(Collection entries)

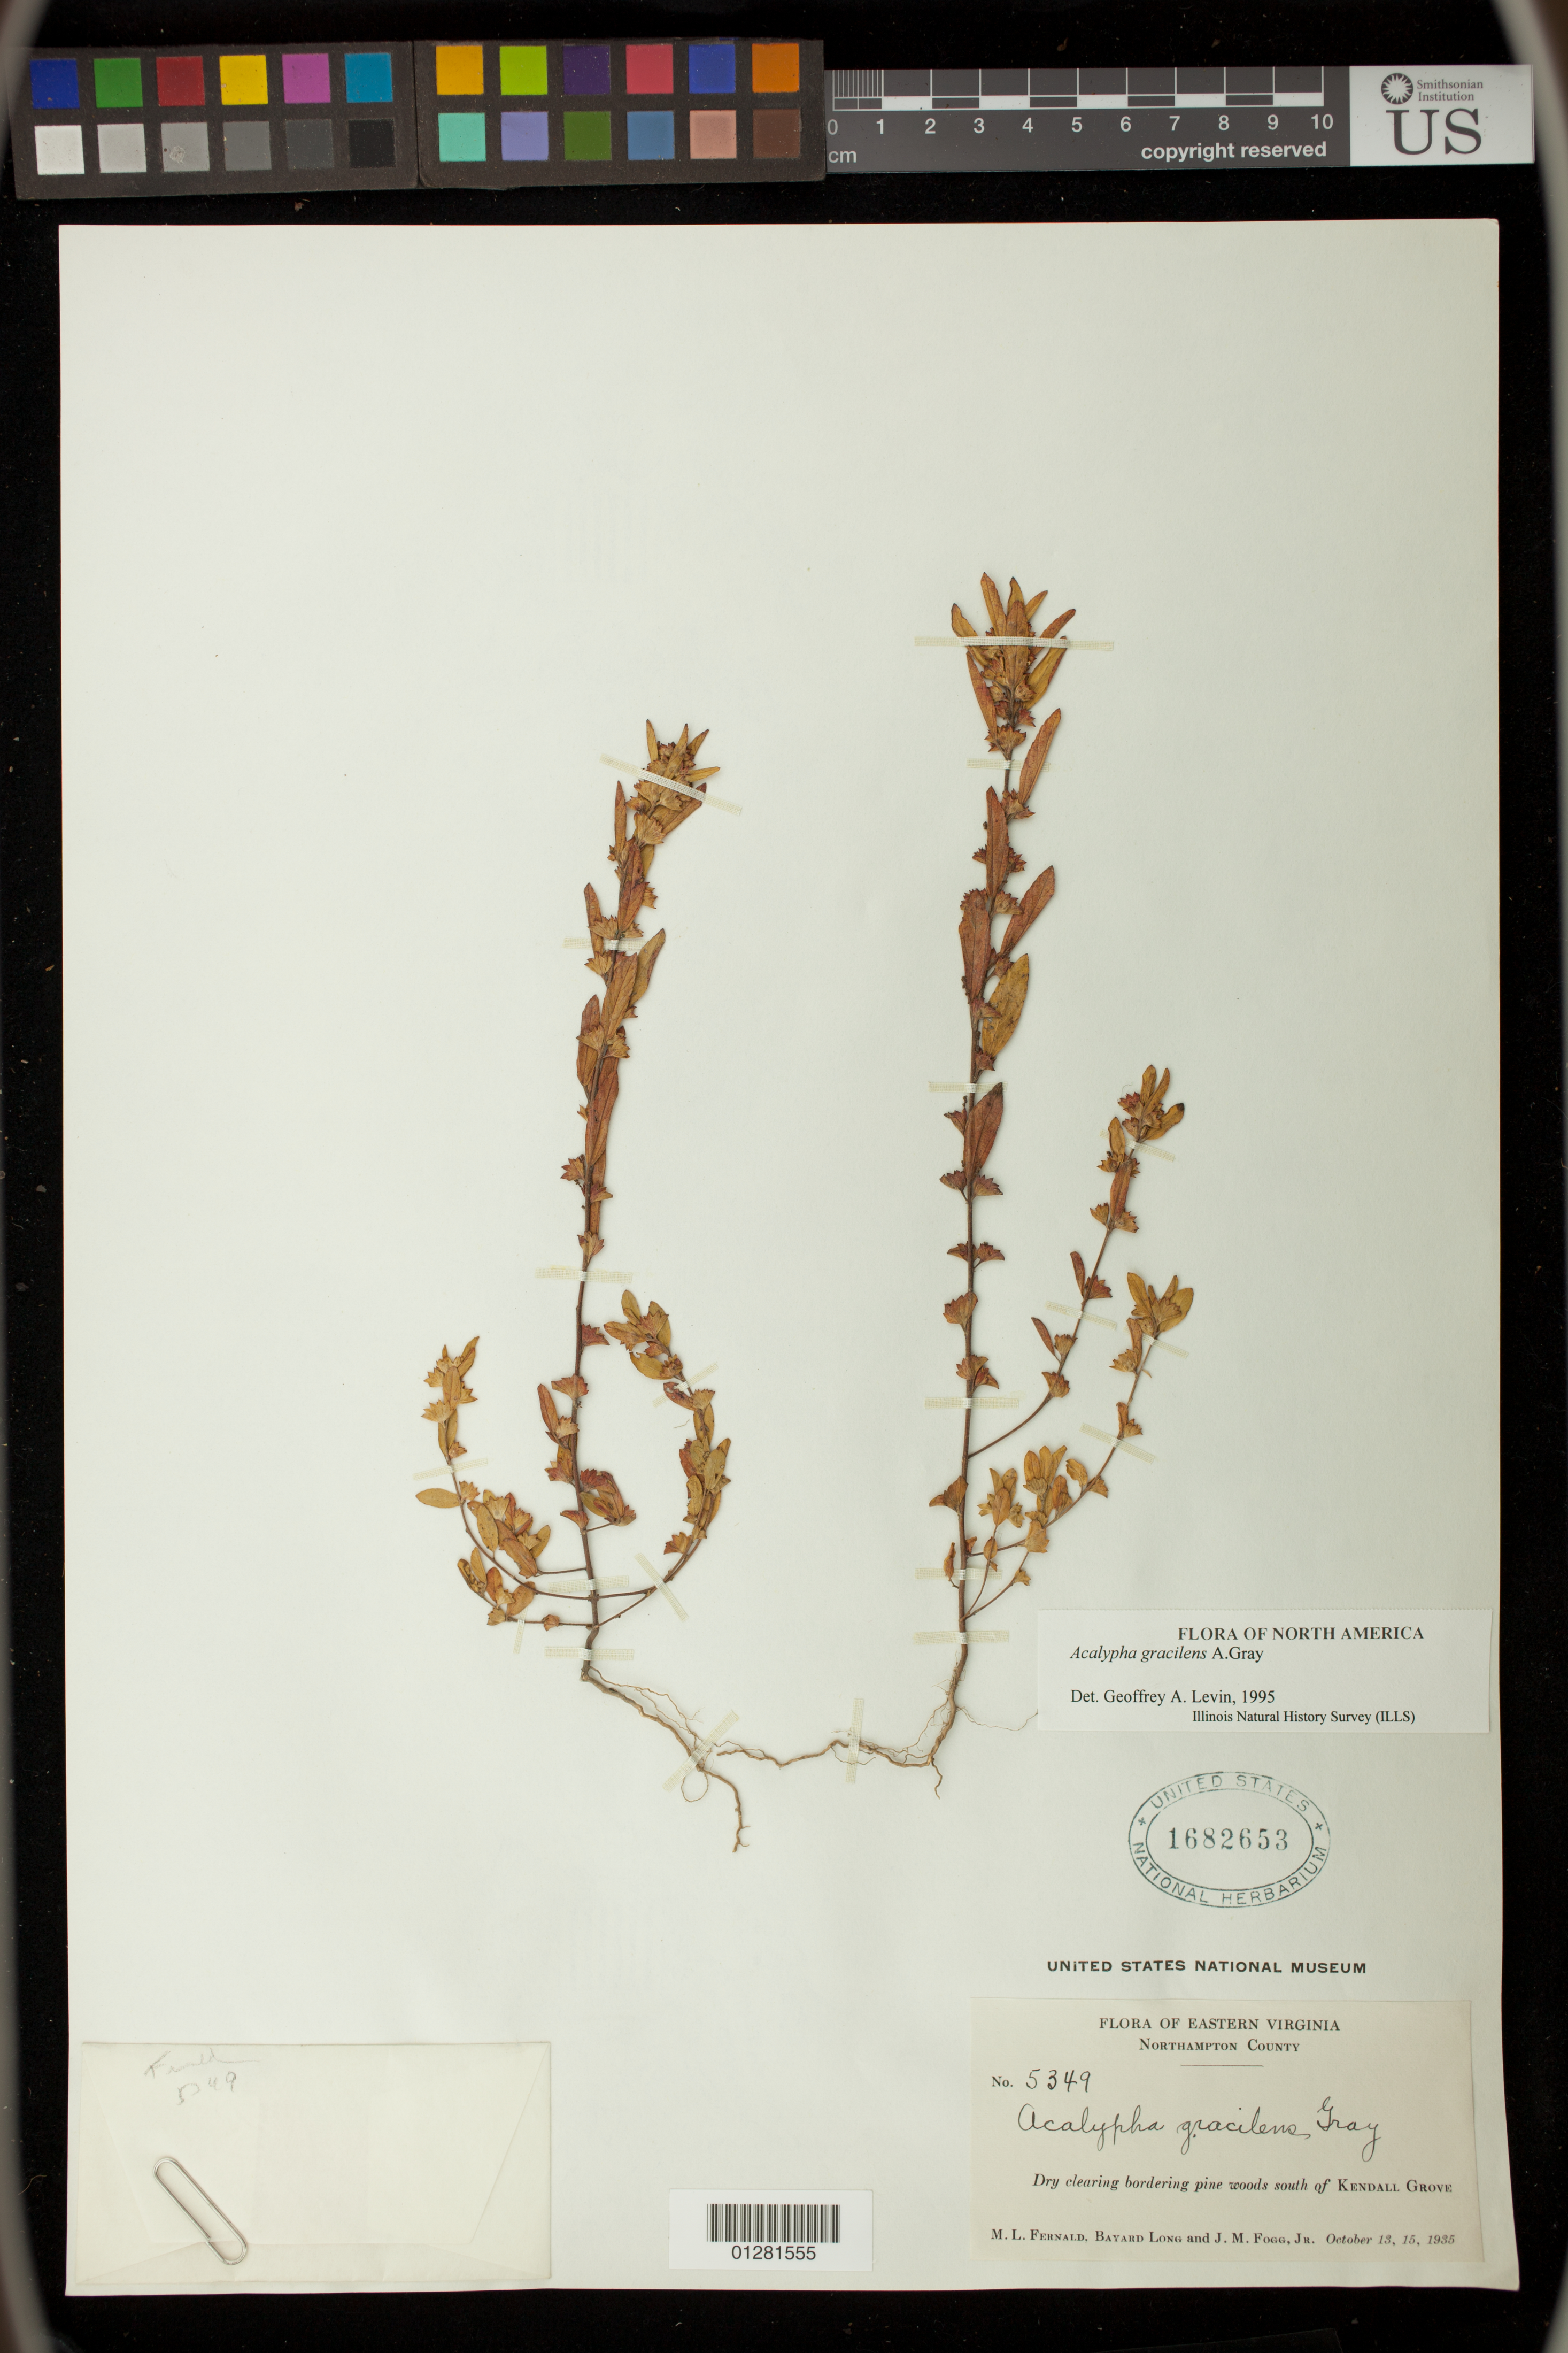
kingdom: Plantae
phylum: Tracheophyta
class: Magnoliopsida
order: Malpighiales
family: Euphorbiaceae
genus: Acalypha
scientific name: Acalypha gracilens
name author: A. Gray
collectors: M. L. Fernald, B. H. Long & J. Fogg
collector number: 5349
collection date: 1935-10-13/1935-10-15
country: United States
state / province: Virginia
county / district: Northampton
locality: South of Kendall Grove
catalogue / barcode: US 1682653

■ Exercise prompt
Present the lines of the rows from the one containing "scientific name: Acalypha gracilens" through the final line, inclusive, as a JSON list of strings, one string per line, skipping any blank lines.

■ Final result
[
  "scientific name: Acalypha gracilens",
  "name author: A. Gray",
  "collectors: M. L. Fernald, B. H. Long & J. Fogg",
  "collector number: 5349",
  "collection date: 1935-10-13/1935-10-15",
  "country: United States",
  "state / province: Virginia",
  "county / district: Northampton",
  "locality: South of Kendall Grove",
  "catalogue / barcode: US 1682653"
]